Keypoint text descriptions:

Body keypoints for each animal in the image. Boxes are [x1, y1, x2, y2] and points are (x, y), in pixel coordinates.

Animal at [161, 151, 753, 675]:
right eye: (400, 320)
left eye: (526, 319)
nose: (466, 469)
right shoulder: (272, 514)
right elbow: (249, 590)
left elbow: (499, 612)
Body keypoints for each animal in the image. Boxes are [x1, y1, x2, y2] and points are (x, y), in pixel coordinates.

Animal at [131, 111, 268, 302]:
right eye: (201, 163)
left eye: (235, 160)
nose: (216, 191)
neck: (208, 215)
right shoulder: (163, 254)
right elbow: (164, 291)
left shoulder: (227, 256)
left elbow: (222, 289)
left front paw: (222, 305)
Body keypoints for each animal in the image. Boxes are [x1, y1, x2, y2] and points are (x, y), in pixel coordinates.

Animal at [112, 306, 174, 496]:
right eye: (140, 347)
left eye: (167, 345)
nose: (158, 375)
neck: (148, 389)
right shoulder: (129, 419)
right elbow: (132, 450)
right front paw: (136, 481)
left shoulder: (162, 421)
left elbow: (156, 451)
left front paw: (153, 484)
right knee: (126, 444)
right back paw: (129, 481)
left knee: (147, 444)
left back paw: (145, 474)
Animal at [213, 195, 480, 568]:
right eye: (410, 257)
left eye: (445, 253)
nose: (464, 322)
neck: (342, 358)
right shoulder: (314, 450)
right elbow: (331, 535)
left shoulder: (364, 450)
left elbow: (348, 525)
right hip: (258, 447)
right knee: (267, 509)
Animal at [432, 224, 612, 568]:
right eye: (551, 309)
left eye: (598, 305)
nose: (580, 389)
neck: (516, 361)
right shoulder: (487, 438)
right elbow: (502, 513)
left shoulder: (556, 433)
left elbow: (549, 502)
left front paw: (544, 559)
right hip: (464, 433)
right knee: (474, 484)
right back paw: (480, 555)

# About this exercise
An exact copy of all the records is the expected answer.

# Solved problem
Body keypoints for each animal in the image. Boxes are [x1, y1, x2, y2] and points are (x, y), in pixel coordinates.

Animal at [161, 151, 753, 675]:
right eye: (400, 320)
left eye: (526, 319)
nose: (466, 469)
right shoulder: (272, 514)
right elbow: (249, 590)
left elbow: (499, 612)
Body keypoints for each animal in the image. Boxes are [x1, y1, x2, y2] and points are (x, y), in pixel coordinates.

Animal at [131, 111, 268, 302]:
right eye: (201, 163)
left eye: (235, 160)
nose: (216, 191)
neck: (208, 215)
right shoulder: (163, 254)
right elbow: (164, 291)
left shoulder: (227, 256)
left elbow: (222, 289)
left front paw: (222, 305)
Body keypoints for each animal in the image. Boxes are [x1, y1, x2, y2] and points are (x, y), in pixel coordinates.

Animal at [112, 306, 174, 496]:
right eye: (140, 347)
left eye: (167, 345)
nose: (158, 375)
neck: (148, 389)
right shoulder: (129, 419)
right elbow: (132, 450)
right front paw: (136, 481)
left shoulder: (162, 421)
left elbow: (156, 451)
left front paw: (153, 484)
right knee: (126, 444)
right back paw: (129, 481)
left knee: (147, 444)
left back paw: (145, 474)
Animal at [213, 195, 480, 568]:
right eye: (410, 257)
left eye: (445, 253)
nose: (464, 322)
neck: (342, 358)
right shoulder: (314, 450)
right elbow: (331, 535)
left shoulder: (364, 450)
left elbow: (348, 525)
right hip: (258, 447)
right knee: (267, 509)
Animal at [432, 224, 612, 568]:
right eye: (551, 309)
left eye: (598, 305)
nose: (580, 389)
neck: (516, 361)
right shoulder: (487, 438)
right elbow: (502, 513)
left shoulder: (556, 433)
left elbow: (549, 502)
left front paw: (544, 559)
right hip: (464, 433)
right knee: (474, 484)
right back paw: (480, 555)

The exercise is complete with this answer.